Americans should emphasize job training as much as they emphasize college degrees, according to a report titled "Pathways to Prosperity" published by Harvard's Graduate School of Education on Feb. 2. "[A] focus on college readiness alone does not equip young people with all of the skills and abilities they will need in the workplace, or to successfully complete the transition from adolescence to adulthood," the report said. While 30 percent of young adults graduate from four-year colleges, only one-third of the 47 million jobs that experts predict will be created by 2018 will mandate that prospective employees hold a bachelor's degree. High schools should therefore offer greater career-focused instruction, apprenticeships and work-based education to their students a focus that would help improve economic equality, according to the report.

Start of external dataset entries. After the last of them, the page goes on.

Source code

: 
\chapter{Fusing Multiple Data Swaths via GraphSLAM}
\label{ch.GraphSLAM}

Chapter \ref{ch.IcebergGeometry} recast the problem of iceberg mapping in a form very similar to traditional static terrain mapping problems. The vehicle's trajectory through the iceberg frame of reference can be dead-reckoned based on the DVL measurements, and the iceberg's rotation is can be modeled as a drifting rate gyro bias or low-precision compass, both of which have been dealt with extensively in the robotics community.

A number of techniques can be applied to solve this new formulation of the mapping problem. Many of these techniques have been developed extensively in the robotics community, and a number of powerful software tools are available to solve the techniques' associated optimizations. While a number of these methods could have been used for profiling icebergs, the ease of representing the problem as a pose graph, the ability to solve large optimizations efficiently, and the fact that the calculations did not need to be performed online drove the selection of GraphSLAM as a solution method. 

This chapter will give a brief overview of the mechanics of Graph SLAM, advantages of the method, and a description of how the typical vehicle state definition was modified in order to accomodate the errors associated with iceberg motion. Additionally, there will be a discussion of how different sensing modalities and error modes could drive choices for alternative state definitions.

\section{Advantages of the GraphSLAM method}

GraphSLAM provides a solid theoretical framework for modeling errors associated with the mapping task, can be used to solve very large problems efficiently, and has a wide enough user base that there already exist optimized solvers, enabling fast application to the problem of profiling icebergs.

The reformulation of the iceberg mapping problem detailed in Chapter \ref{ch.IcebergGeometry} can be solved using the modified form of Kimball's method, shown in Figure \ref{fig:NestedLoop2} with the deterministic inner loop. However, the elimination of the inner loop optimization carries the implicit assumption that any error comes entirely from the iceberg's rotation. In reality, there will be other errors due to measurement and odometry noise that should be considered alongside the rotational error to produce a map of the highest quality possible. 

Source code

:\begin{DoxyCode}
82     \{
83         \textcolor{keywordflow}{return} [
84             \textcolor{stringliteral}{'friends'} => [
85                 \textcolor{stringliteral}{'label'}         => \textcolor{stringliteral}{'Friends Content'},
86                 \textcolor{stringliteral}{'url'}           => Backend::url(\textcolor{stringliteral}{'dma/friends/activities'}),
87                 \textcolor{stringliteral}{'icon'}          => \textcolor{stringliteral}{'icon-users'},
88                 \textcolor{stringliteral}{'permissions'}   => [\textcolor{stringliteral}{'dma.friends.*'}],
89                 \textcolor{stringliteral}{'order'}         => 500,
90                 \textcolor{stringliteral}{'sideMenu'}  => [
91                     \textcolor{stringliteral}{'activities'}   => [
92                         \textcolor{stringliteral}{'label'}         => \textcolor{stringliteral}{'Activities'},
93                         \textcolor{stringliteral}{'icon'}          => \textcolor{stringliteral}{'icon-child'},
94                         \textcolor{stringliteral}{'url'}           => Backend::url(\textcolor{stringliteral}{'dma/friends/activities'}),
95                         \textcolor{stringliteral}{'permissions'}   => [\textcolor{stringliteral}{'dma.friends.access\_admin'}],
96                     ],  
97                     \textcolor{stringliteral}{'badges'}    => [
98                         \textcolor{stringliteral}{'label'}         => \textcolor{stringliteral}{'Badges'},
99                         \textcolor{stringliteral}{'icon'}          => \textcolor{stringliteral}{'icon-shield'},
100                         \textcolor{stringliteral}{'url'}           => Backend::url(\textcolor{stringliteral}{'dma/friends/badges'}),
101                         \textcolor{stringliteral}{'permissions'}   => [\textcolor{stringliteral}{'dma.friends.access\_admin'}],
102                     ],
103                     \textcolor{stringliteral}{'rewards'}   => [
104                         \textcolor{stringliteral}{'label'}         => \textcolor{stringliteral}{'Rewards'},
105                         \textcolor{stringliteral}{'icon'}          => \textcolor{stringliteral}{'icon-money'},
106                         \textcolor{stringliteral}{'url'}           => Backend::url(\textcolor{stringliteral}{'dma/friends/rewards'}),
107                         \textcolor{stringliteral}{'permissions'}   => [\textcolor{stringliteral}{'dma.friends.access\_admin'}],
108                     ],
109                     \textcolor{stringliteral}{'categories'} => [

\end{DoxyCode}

While college enrollment figures and the percentage of students who are awarded financial aid have increased in recent years, graduation rates remain stagnant, according to a "First Look" report published by the U.S. Department of Education based on statistics from 2009. The report gathered data from 6,700 institutions receiving Title IV federal student aid. The percentage of students graduating from four-year colleges within six years of their initial enrollment was reported at 57 percent, the same as it was in 2008. There was an increase from 19.6 million to 21 million students enrolled in the colleges studied in the report.